Carlo Acutis oltre ad amare l’informatica e la tecnologia, era anche appassionato di videogiochi, un pò come la gran parte dei bambini e degli adolescenti. Ma con i videogiochi aveva un rapporto “lucido”. Che oggi, più che mai, potrebbe insegnare molto ai suoi coetanei che invece sono totalmente dipendenti dai videogiochi, fino ad esserne patologicamente affetti.

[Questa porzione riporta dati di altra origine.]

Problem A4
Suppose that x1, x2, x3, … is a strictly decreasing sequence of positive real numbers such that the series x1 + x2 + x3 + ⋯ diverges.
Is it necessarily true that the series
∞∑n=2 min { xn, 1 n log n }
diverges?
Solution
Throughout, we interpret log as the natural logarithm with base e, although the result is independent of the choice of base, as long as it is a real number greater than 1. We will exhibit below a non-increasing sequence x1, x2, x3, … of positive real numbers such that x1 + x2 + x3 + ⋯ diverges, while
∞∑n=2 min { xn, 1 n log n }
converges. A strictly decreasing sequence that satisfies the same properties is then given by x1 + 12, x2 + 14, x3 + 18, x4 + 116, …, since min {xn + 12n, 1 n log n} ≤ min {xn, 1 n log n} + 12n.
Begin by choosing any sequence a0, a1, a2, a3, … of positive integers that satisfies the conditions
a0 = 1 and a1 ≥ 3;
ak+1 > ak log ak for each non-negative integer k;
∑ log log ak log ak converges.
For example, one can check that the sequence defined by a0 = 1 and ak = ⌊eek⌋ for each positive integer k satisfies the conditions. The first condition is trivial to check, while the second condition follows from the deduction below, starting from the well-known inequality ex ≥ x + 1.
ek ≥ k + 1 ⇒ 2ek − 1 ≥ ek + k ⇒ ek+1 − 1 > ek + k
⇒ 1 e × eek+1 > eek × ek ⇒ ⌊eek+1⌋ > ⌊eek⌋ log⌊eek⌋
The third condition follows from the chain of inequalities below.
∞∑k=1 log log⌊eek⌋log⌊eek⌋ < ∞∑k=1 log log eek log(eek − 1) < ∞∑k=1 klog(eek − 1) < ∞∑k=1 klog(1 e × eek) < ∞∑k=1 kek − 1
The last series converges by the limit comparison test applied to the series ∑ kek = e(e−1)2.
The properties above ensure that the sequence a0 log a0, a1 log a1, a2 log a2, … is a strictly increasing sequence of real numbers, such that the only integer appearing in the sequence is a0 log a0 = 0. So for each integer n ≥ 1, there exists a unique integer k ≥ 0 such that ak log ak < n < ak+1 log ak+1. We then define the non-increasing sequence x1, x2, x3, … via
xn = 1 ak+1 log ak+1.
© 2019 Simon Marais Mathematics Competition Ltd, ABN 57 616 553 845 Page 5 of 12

Sua madre Antonia Salzano Acutis nel libro “Il segreto di mio figlio” (Piemme), spiega quale era il rapporto tra il beato Carlo Acutis e i videogiochi.
Gameboy e Playstation
Gli strumenti tecnologici piacevano naturalmente a Carlo, come alla gran parte dei suoi coetanei, anche come giochi. Quando era piccolo, cominciarono a uscire nuovi giochi elettronici come il Gameboy, la PlayStation, il Gamecube, l’Xbox. Un Natale i genitori gli regalano un Gamecube che aveva la forma di un cubo nero.
Il presepe “Gamecube”
«Ci facemmo tantissime risate - ricorda mamma Antonia Salzano - perchè proprio quello stesso anno, per Natale, davanti alla Basilica di San Francesco allestirono un presepe a forma di cubo nero con dei gatti disegnati. Sembrava proprio il gioco di Carlo. Pur apprezzando i videogiochi, si impose un tempo massimo di utilizzo che non doveva superare un’ora a settimana».

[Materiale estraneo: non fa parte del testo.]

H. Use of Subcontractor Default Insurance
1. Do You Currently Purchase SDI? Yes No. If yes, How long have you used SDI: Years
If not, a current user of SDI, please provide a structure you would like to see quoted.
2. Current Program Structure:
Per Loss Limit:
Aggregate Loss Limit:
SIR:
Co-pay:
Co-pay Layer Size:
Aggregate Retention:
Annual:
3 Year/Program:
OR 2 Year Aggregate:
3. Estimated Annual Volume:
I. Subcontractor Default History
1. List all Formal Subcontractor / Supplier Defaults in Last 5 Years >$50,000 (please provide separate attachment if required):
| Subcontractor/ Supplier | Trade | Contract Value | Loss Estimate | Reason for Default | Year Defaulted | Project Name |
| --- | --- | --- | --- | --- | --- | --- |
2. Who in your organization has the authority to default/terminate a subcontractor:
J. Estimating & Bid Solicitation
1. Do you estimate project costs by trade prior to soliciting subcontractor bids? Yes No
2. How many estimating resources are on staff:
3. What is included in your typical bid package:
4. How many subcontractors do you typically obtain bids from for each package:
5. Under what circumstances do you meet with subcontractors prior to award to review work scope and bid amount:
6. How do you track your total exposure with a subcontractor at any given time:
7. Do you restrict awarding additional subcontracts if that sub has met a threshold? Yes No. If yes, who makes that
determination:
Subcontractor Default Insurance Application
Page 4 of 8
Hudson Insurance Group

Il motivo della scelta di Carlo
Il giovanissimo Carlo Acutis aveva letto che molti ragazzi, soprattutto negli Stati Uniti, erano finiti in ospedali specializzati nelle patologie scatenate dall’uso eccessivo di videogiochi. Addirittura ad alcuni erano venute le crisi epilettiche per un eccesso di utilizzo.

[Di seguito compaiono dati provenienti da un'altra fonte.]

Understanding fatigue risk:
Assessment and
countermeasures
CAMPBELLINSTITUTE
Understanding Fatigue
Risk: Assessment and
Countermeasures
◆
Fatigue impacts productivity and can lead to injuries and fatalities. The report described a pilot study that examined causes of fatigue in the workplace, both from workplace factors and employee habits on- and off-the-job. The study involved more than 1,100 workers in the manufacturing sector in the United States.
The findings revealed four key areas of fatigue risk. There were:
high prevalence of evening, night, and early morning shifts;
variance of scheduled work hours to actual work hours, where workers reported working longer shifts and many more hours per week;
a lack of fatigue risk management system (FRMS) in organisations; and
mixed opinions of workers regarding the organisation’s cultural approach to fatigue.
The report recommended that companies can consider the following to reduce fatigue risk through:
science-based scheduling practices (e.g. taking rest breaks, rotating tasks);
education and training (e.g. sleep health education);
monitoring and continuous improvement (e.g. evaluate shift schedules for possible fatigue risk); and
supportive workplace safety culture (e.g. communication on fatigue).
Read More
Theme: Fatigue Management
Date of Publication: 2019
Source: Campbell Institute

In linea con le ricerche sull’uso dei videogiochi
Quello che sosteneva il giovanissimo beato è in linea generale con tutte le ricerche più recenti suggeriscono come l’impatto dell’uso di videogame sullo sviluppo cognitivo sia influenzato anche dall’età del bambino, alla quantità di tempo dedicato, al contenuto del gioco e al contesto sociale. Dunque, sebbene tali strumenti non debbano essere demonizzati, è consigliabileproporli con prudenza: non prima dei sei anni di età, per non più di 30-60 minuti al giorno, e sempre sotto il controllo diretto dei genitori (Aleteia, 16 aprile 2019).
“Uno sguardo spento”
«Mio figlio ha sempre voluto mantenere una libertà interiore rispetto a questi mezzi, computer compreso - ha concluso mamma Antonia Salzano. - Aveva notato che molti di coloro che passano troppe ore davanti a questi mezzi, hanno lo sguardo spento».